Review | Way Down movie review: Ocean’s 11 meets The Italian Job in heist thriller set in Spain
- With Spain at a standstill as millions watch its soccer team secure World Cup victory, a gang plans to break into the world’s most secure bank vault. in Madrid
- The set-up of Jaume Balaguero’s film is ambitious, but his cast lack the charisma to carry it off. They can’t put a candle to George Clooney or Faye Dunaway
3/5 stars
While Spain stops dead to watch its national football team secure a historic World Cup victory, a gang of highly skilled robbers attempts to crack the world’s most secure bank vault. Or at least that’s the plan in Way Down, Jaume Balagueró’s hugely ambitious Euro heist thriller.
Liam Cunningham’s salty salvage expert plans to break into the Bank of Spain’s “Chamber of Gold” in Madrid, a legendarily secure vault rumoured to be holding an ancient Spanish treasure. To crack the safe’s elaborate and closely guarded security mechanisms, he recruits a fresh-faced Cambridge engineering student (Freddie Highmore) to join his band of thieves, which is filled out by Sam Riley, Astrid Bergès-Frisbey and Famke Janssen.
Their window of opportunity coincides with Spain’s triumphant run at the 2010 World Cup in South Africa, which saw huge crowds congregate outside Madrid’s financial landmark to watch the games on giant outdoor screens. What unfolds evokes equal parts Ocean’s Eleven and The Italian Job, as the team is assembled, the plan is conceived, and the crime executed, all under the noses of the bank’s top-notch security team and a carnival of nationalistic revelry.
Balagueró made his name with the hugely successful [REC] horror franchise, films which were in large part defined by their scaled back first-person point-of-view production values.
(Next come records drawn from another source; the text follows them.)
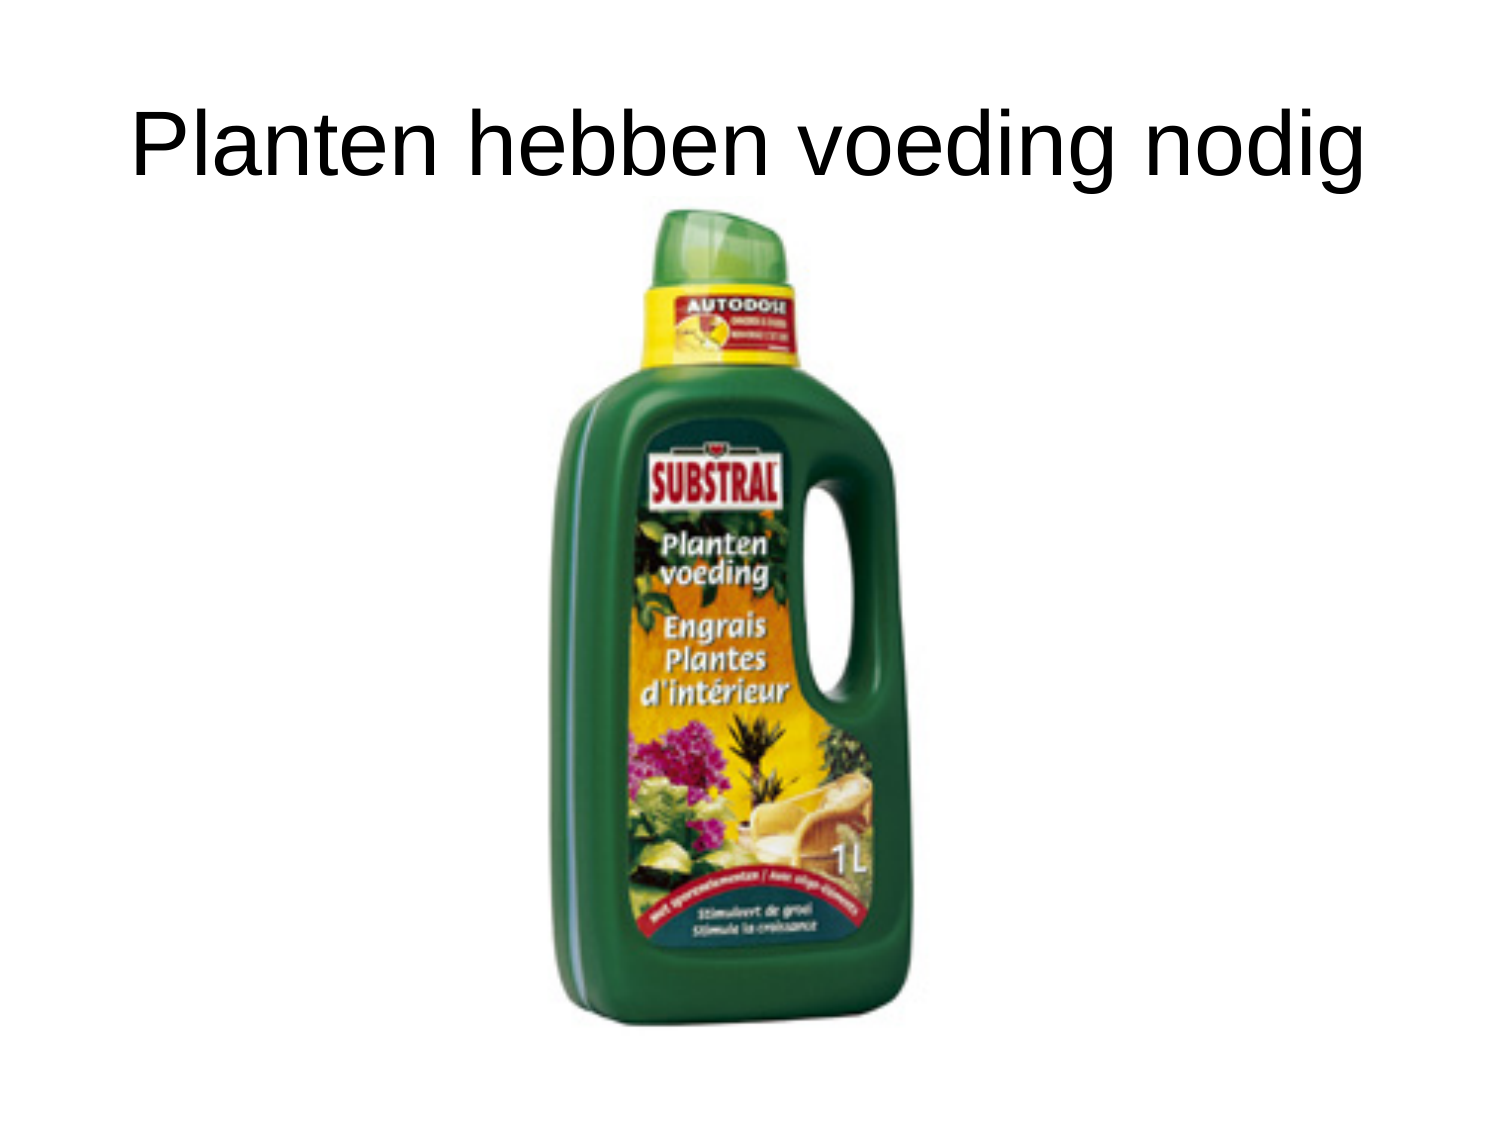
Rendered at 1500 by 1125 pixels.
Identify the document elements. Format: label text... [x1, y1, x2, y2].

title Planten hebben voeding nodig [75, 45, 1425, 233]
picture [312, 196, 1152, 1036]
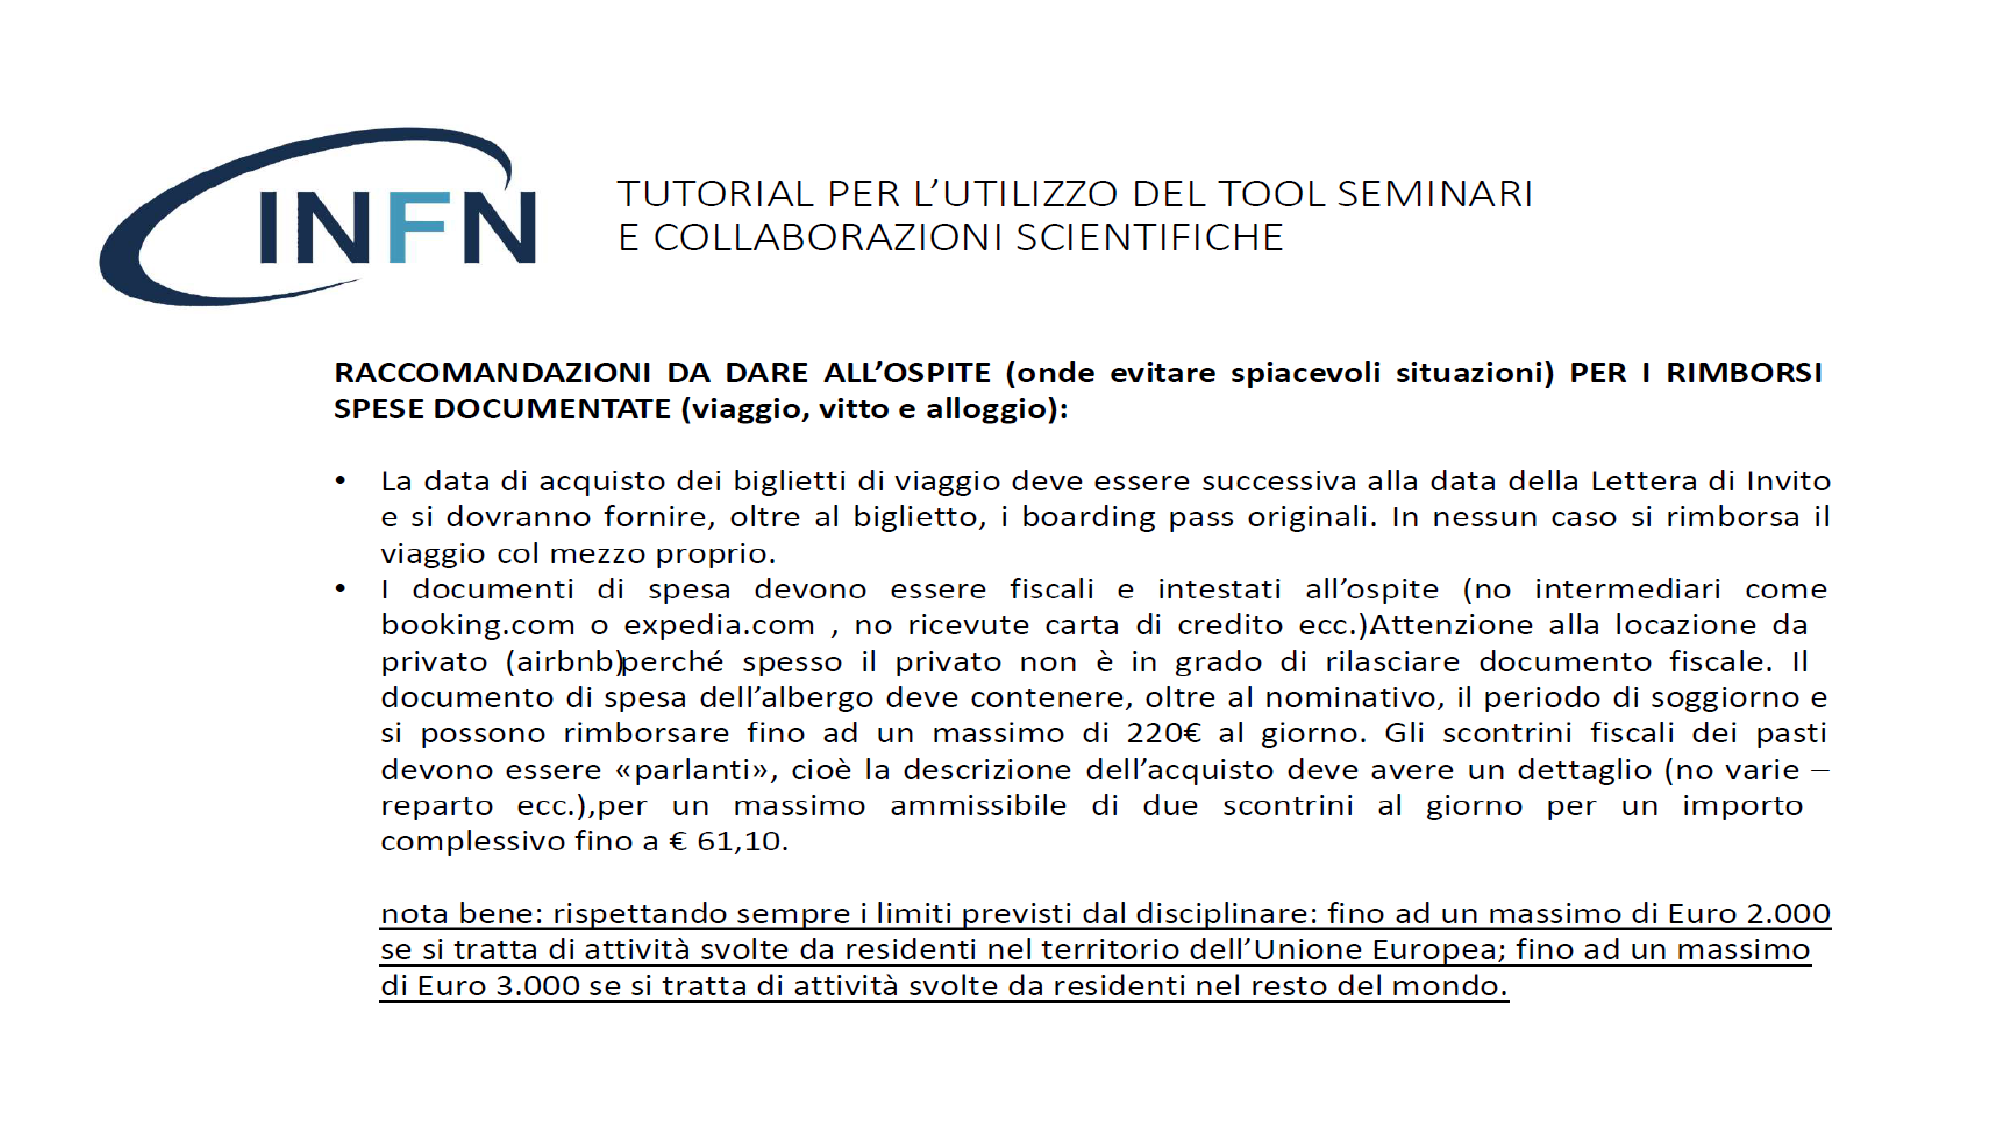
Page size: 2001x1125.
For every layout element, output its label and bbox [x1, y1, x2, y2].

picture [92, 52, 1905, 1058]
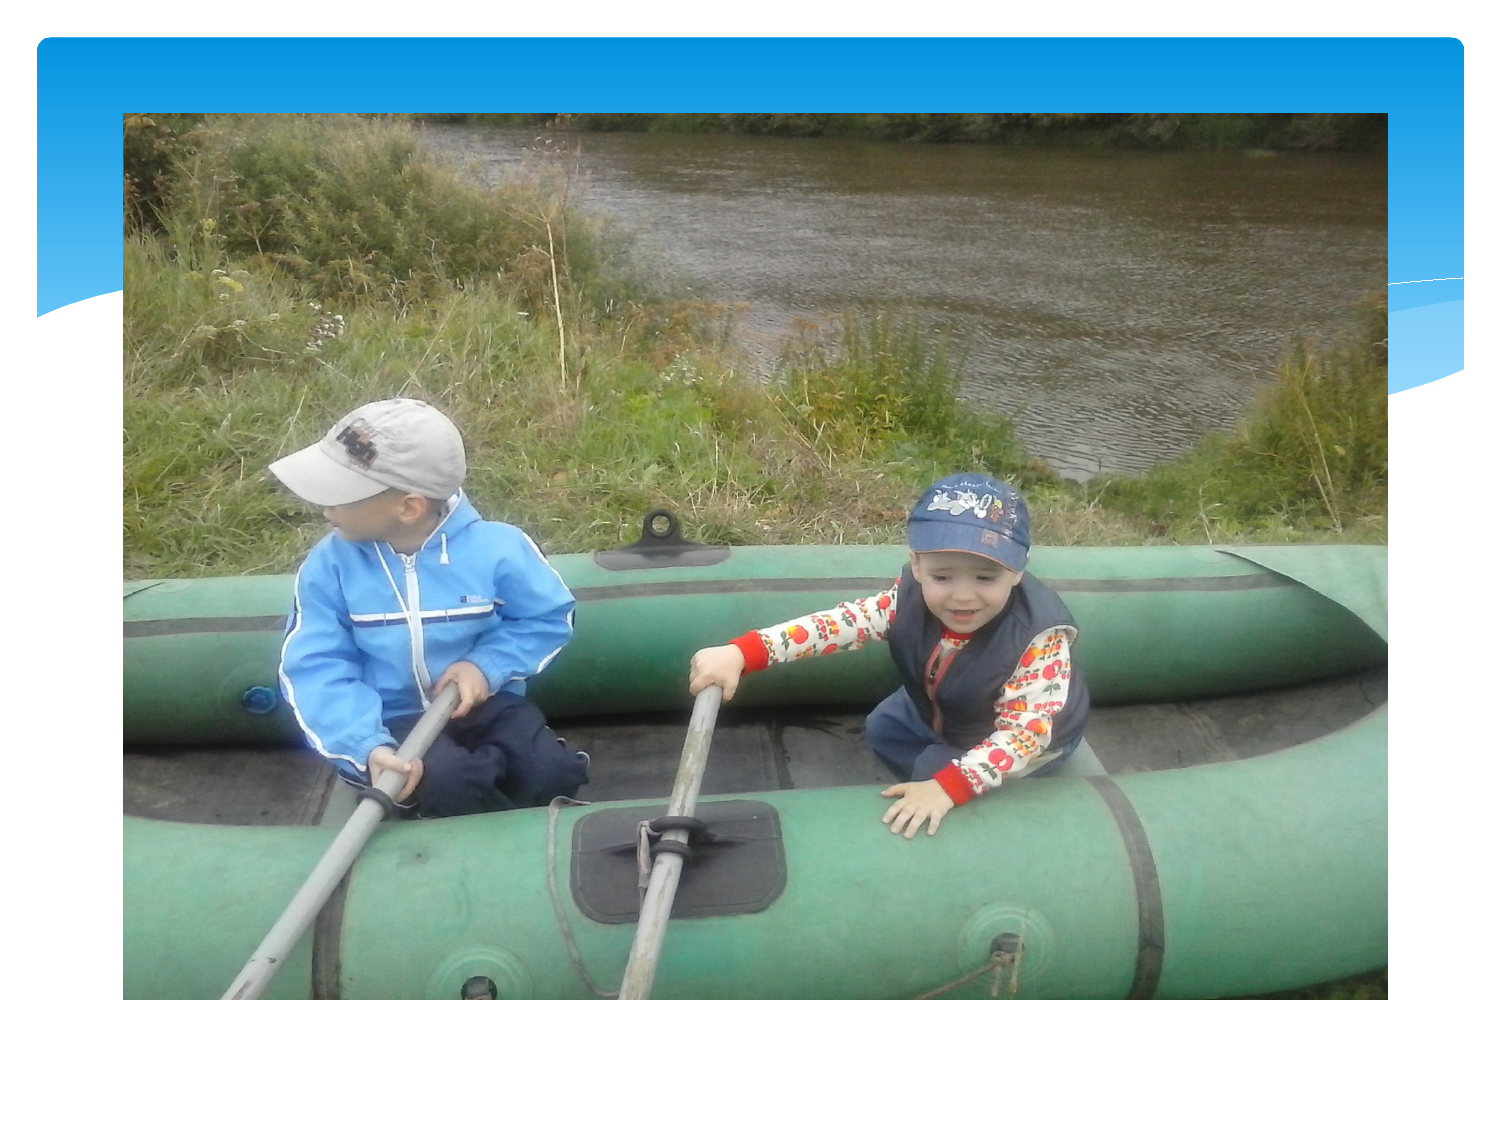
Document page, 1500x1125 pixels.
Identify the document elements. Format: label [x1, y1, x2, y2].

picture [123, 113, 1389, 1000]
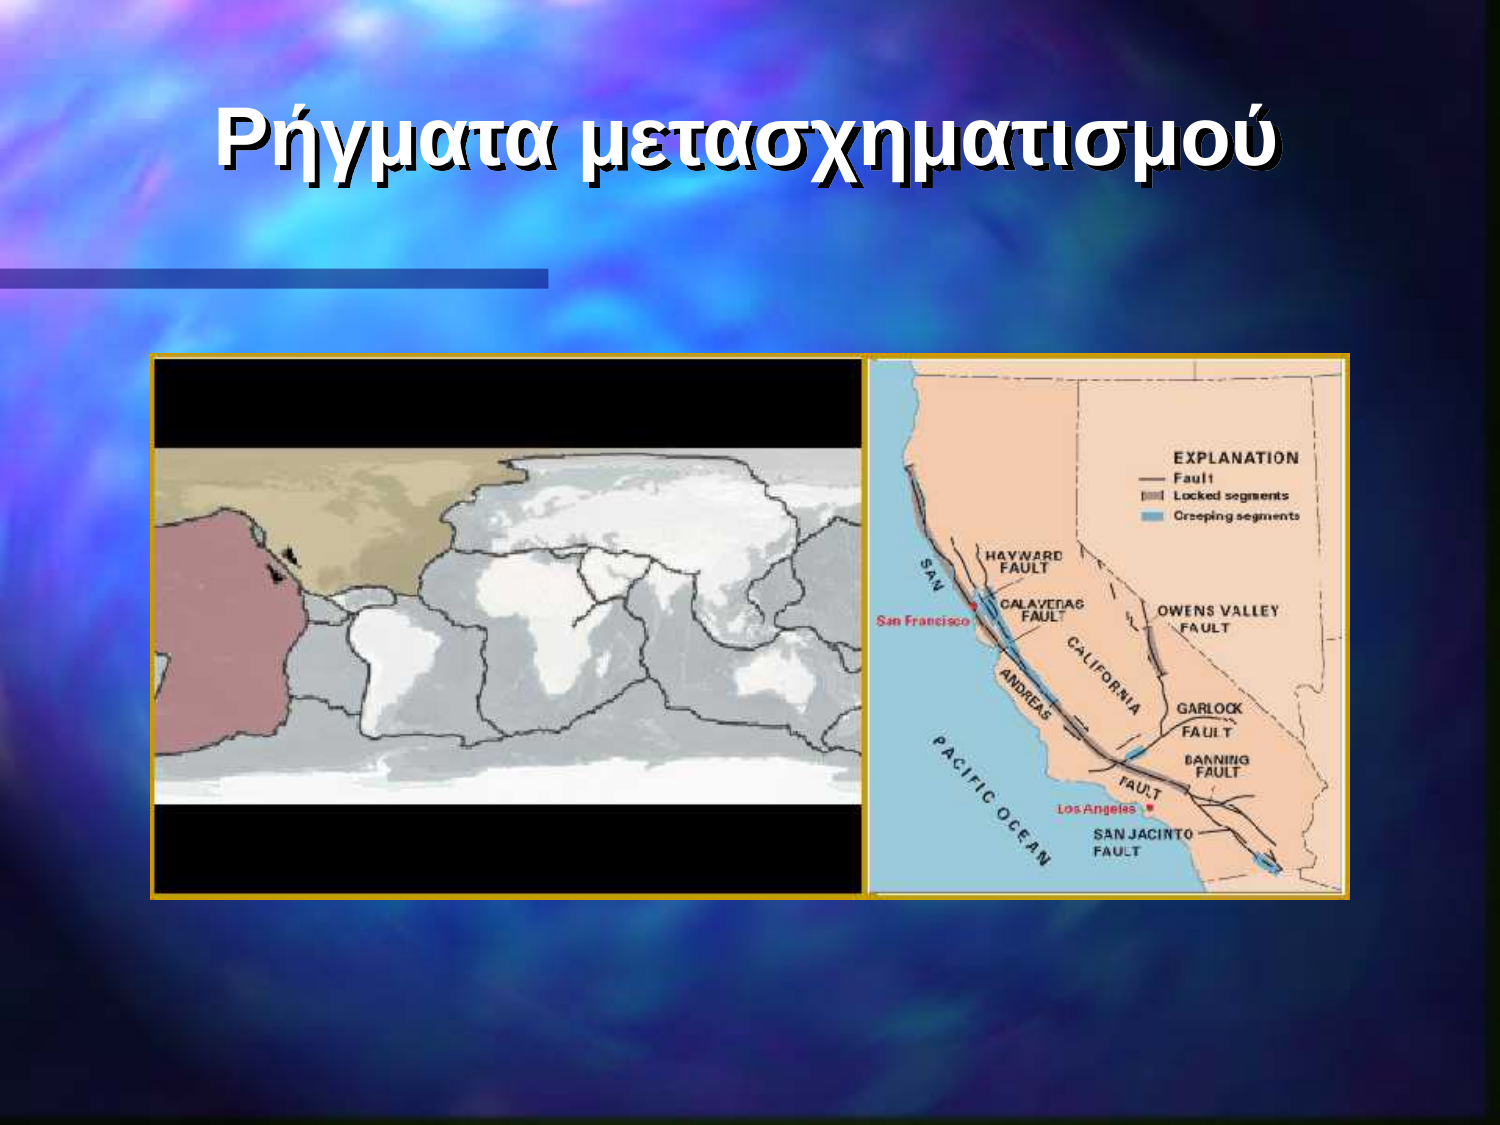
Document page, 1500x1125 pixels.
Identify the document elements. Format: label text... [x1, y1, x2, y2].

picture [0, 0, 1500, 1125]
title Ρήγματα μετασχηματισμού [196, 0, 1298, 191]
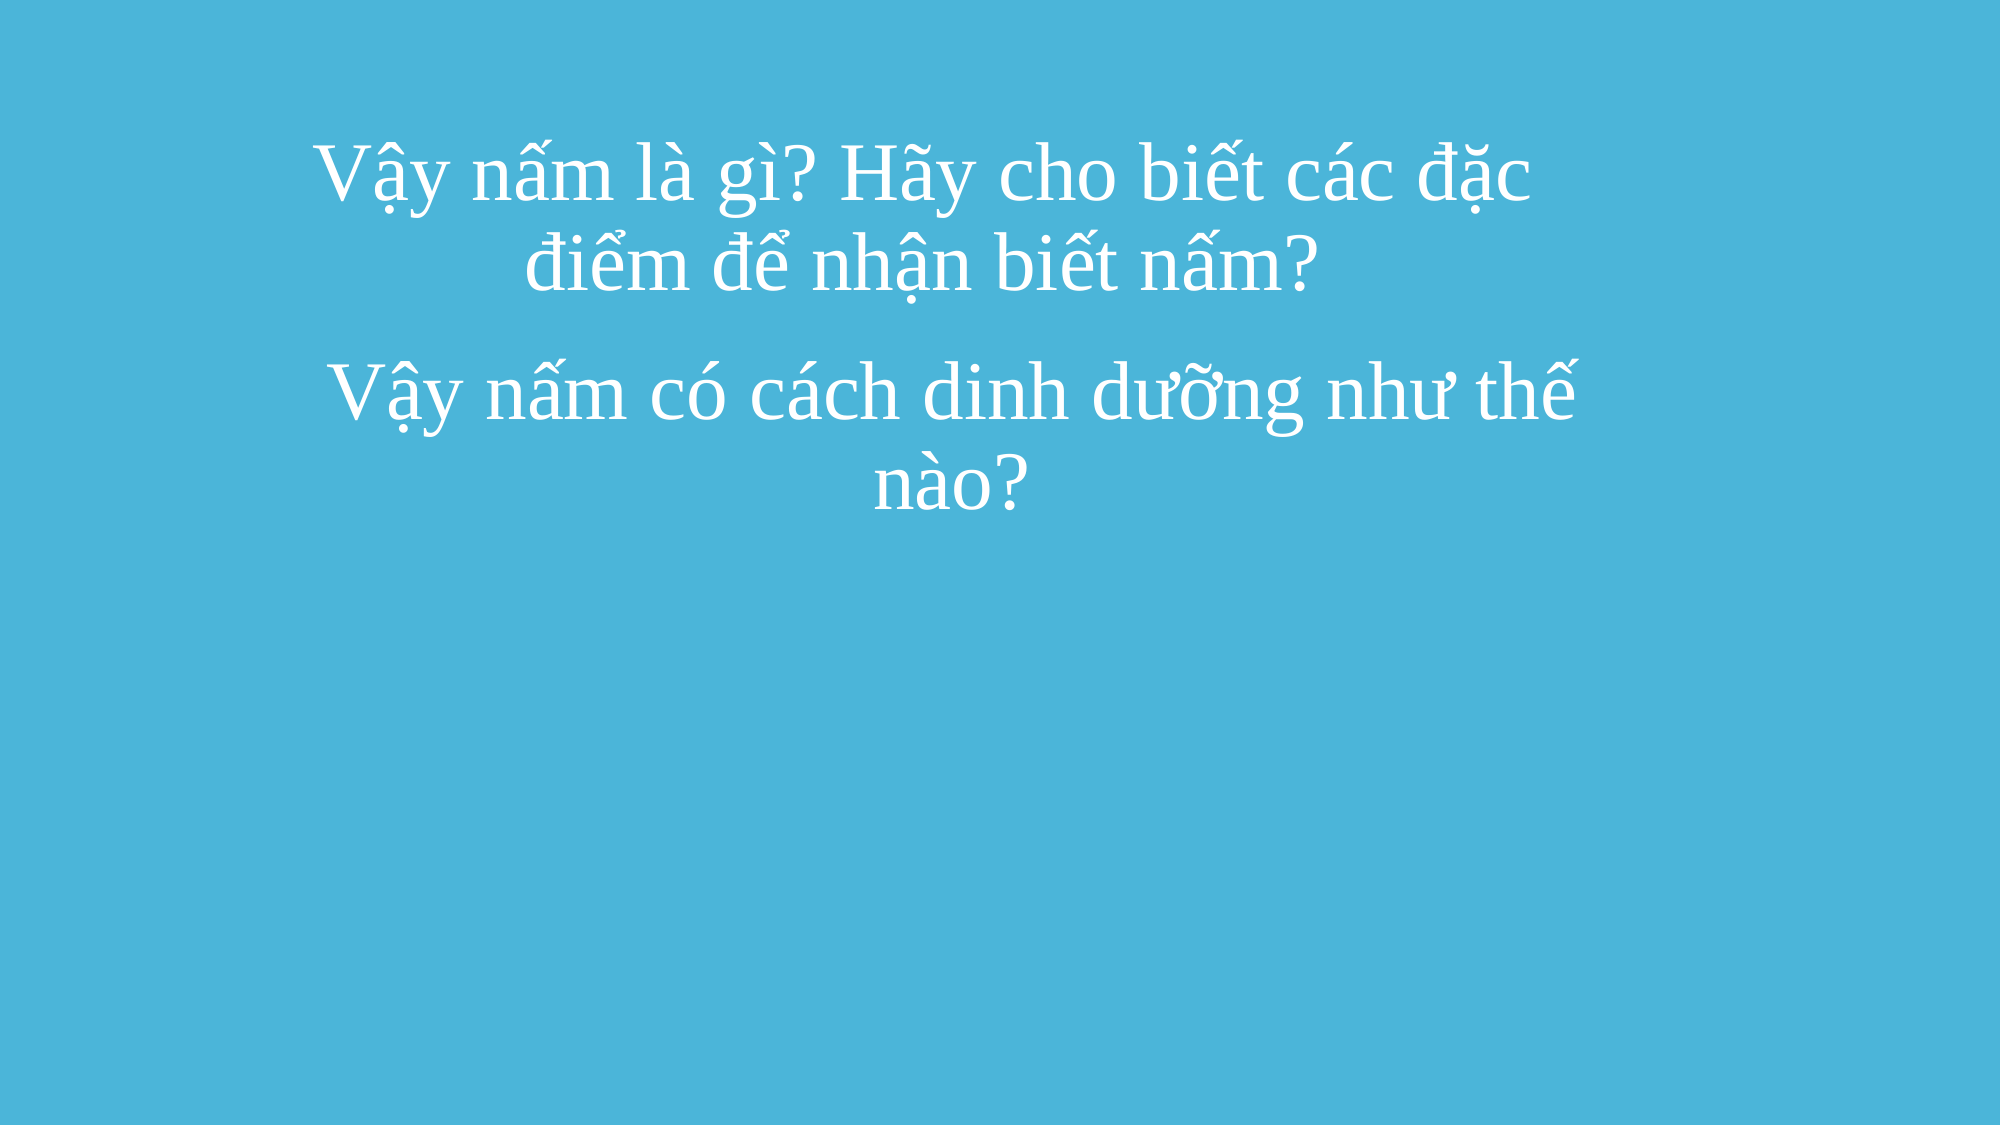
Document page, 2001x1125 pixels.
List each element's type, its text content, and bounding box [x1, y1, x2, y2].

text_box Vậy nấm có cách dinh dưỡng như thế nào? [285, 293, 1619, 548]
title Vậy nấm là gì? Hãy cho biết các đặc điểm để nhận biết nấm? [256, 75, 1590, 329]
Way Down, known as The Vault in some territories, attempts to emulate far more glamorous and expensive movies, defined by exotic locations, elaborate set-pieces and gorgeous international stars - something it fails to achieve.
Talented as Cunningham, Bergès-Frisbey & Co. may be, they are little more than back-alley stick-up men compared to George Clooney or Faye Dunaway. Highmore’s dishevelled whizz kid in particular, our point of entry into this alluring criminal underworld, lacks the cocksure charisma necessary to sell this type of high-stakes thriller.
Timing is also an essential element of any successful crime caper, and Way Down suffers the frustration of arriving in the wake of Money Heist, Netflix’s hugely successful Spanish crime series, which in its third series features an attack on the exact same impregnable self-flooding vault.

Way Down’s greatest achievement is underscoring just how difficult it is to successfully execute a heist movie, let alone knock off a bank in real life. What appears breezy, effortless and disposable on screen is often the hardest thing to achieve from behind the camera.
The movie aims high and inevitably falls short, working better as a chronicle of Spain’s sporting success than the caper at hand. Still, modest rewards can be gleaned from its ballsy enthusiasm.